Extract to read
------------------------------------------------

Find the derivative of $LaTeX: \displaystyle y = \frac{\left(x - 4\right)^{3} \sin^{2}{\left(x \right)}}{\left(x - 5\right)^{7} \left(2 x - 2\right)^{4}}$

Taking the natural logarithm of both sides of the equation and expanding the right hand side gives: $LaTeX: \ln(y) = \ln{\left(\frac{\left(x - 4\right)^{3} \sin^{2}{\left(x \right)}}{\left(x - 5\right)^{7} \left(2 x - 2\right)^{4}} \right)}$ Expanding the right hand side using the product and quotient properties of logarithms gives: $LaTeX: \ln(y) = 3 \ln{\left(x - 4 \right)} + 2 \ln{\left(\sin{\left(x \right)} \right)}- 7 \ln{\left(x - 5 \right)} - 4 \ln{\left(2 x - 2 \right)}$ Taking the derivative on both sides of the equation yields: $LaTeX: \frac{y'}{y} = \frac{2 \cos{\left(x \right)}}{\sin{\left(x \right)}} - \frac{8}{2 x - 2} + \frac{3}{x - 4} - \frac{7}{x - 5}$ Solving for $LaTeX: \displaystyle y'$ and substituting out y using the original equation gives $LaTeX: y' = \left(\frac{2 \cos{\left(x \right)}}{\sin{\left(x \right)}} - \frac{8}{2 x - 2} + \frac{3}{x - 4} - \frac{7}{x - 5}\right)\left(\frac{\left(x - 4\right)^{3} \sin^{2}{\left(x \right)}}{\left(x - 5\right)^{7} \left(2 x - 2\right)^{4}} \right)$ Using some Trigonometric identities to simplify gives $LaTeX: y' = \left(\frac{2}{\tan{\left(x \right)}} + \frac{3}{x - 4}- \frac{8}{2 x - 2} - \frac{7}{x - 5}\right)\left(\frac{\left(x - 4\right)^{3} \sin^{2}{\left(x \right)}}{\left(x - 5\right)^{7} \left(2 x - 2\right)^{4}} \right)$

------------------------------------------------

Required action 1
Reproduce verbatim the lines of the listing from the line containing "Which category accounts for the majority?" through the end of the listing, both included, and omit the pictures.

------------------------------------------------

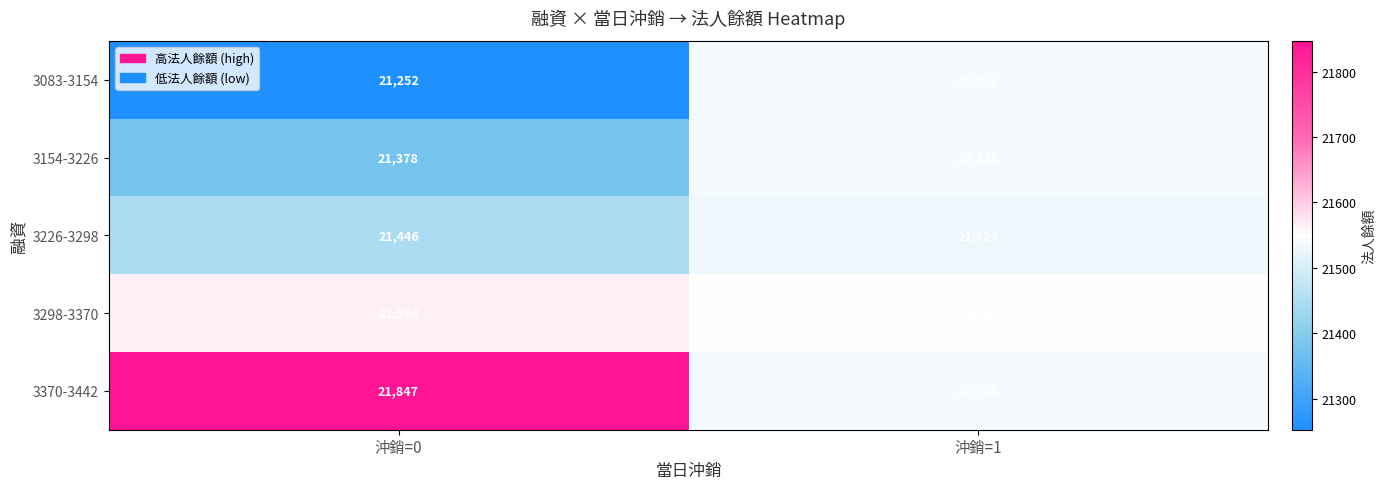

Which series has the widest spread of values?

3370-3442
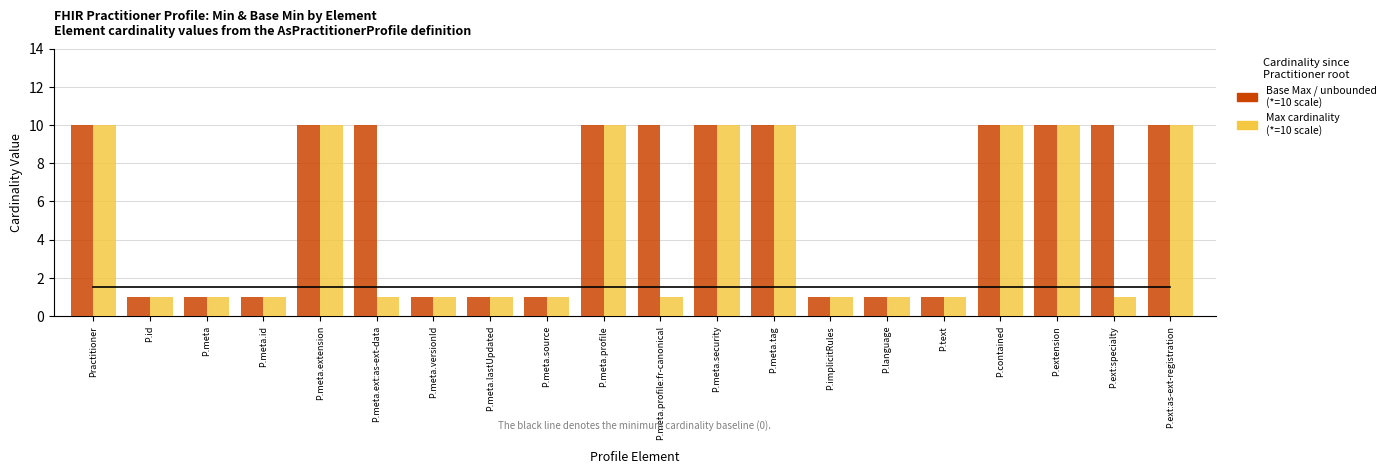

What is the greatest value displayed?

10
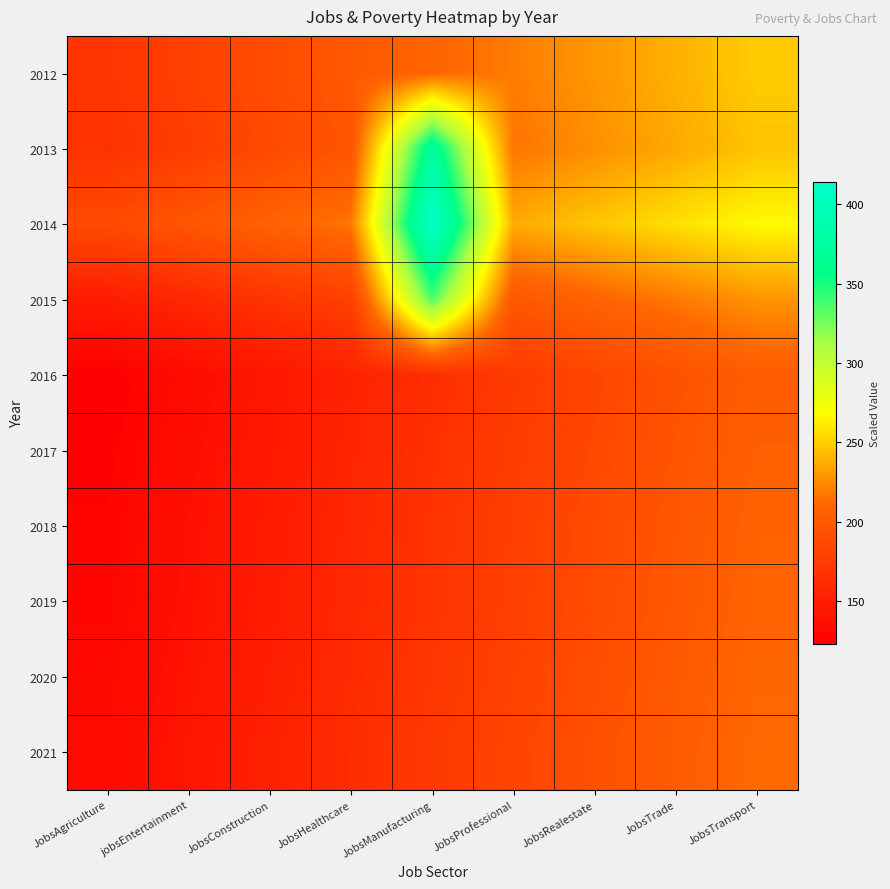

Which category has the lowest value across all series?

JobsAgriculture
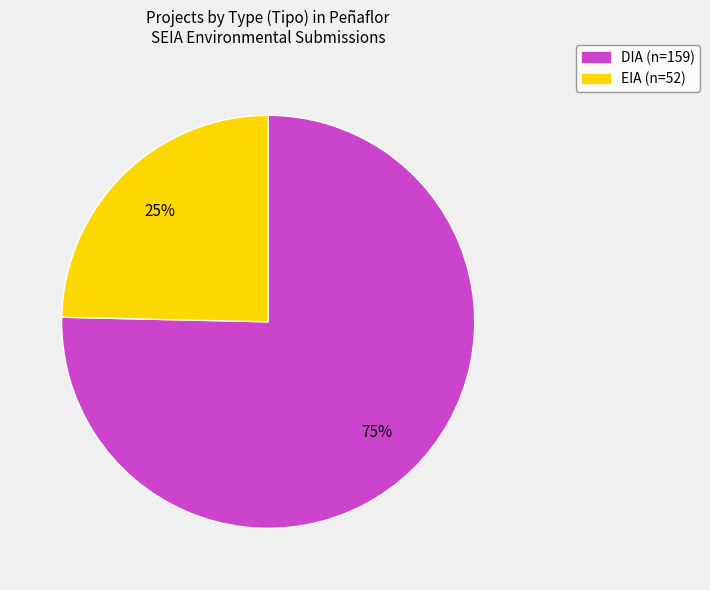

Which category accounts for the majority?

DIA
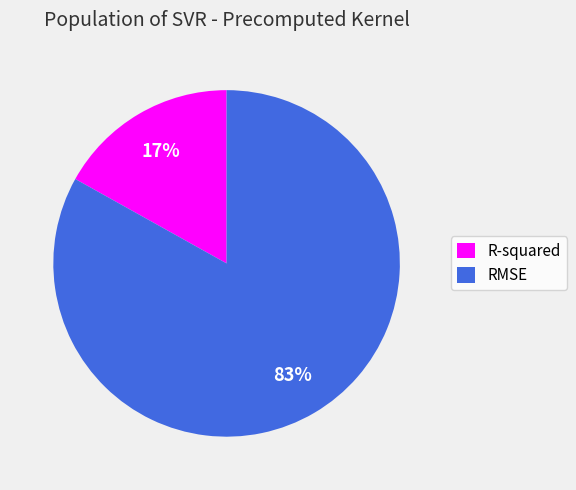

Between RMSE and R-squared, which is larger?

RMSE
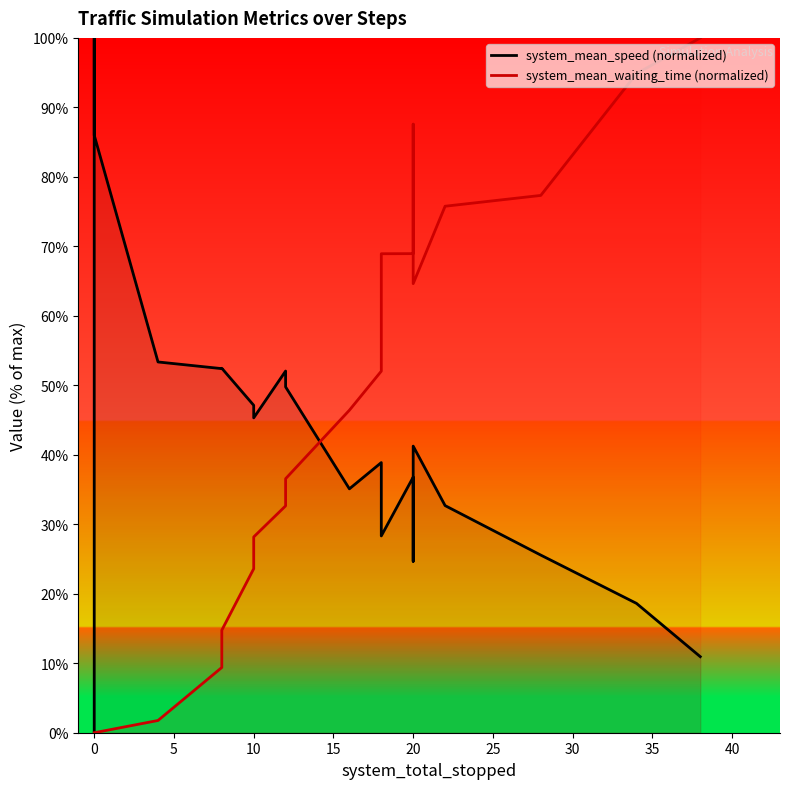

In system_mean_speed (normalized), how many points are higher than both neighbors (excluding endpoints)?

6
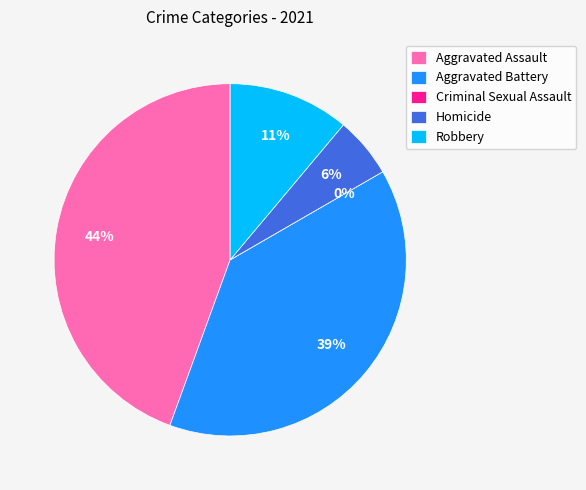

Rank the categories by value from highest to lowest.

Aggravated Assault, Aggravated Battery, Robbery, Homicide, Criminal Sexual Assault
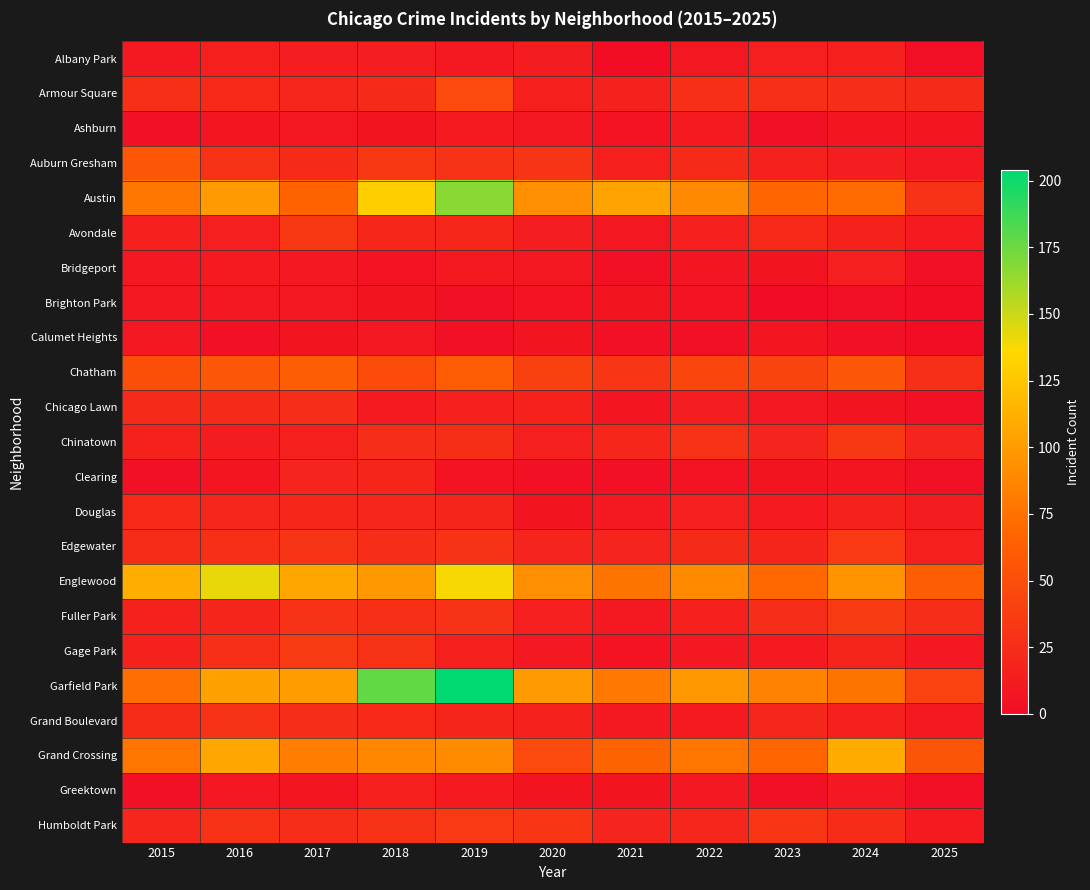

Which category has the highest value across all series?

2019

------------------------------------------------

Required action 2
Summarize the derivative calculation in two sentences.

Task answer 1
Which category accounts for the majority?

DIA

Between RMSE and R-squared, which is larger?

RMSE

In system_mean_speed (normalized), how many points are higher than both neighbors (excluding endpoints)?

6

Rank the categories by value from highest to lowest.

Aggravated Assault, Aggravated Battery, Robbery, Homicide, Criminal Sexual Assault

Which category has the highest value across all series?

2019

Task answer 2
The derivative is found by taking the natural logarithm of both sides of the equation and expanding the right-hand side with the product and quotient properties of logarithms. Both sides are then differentiated, y' is solved for by substituting the original expression for y, and trigonometric identities simplify the result so that the cosine-over-sine term becomes 2 over tan(x).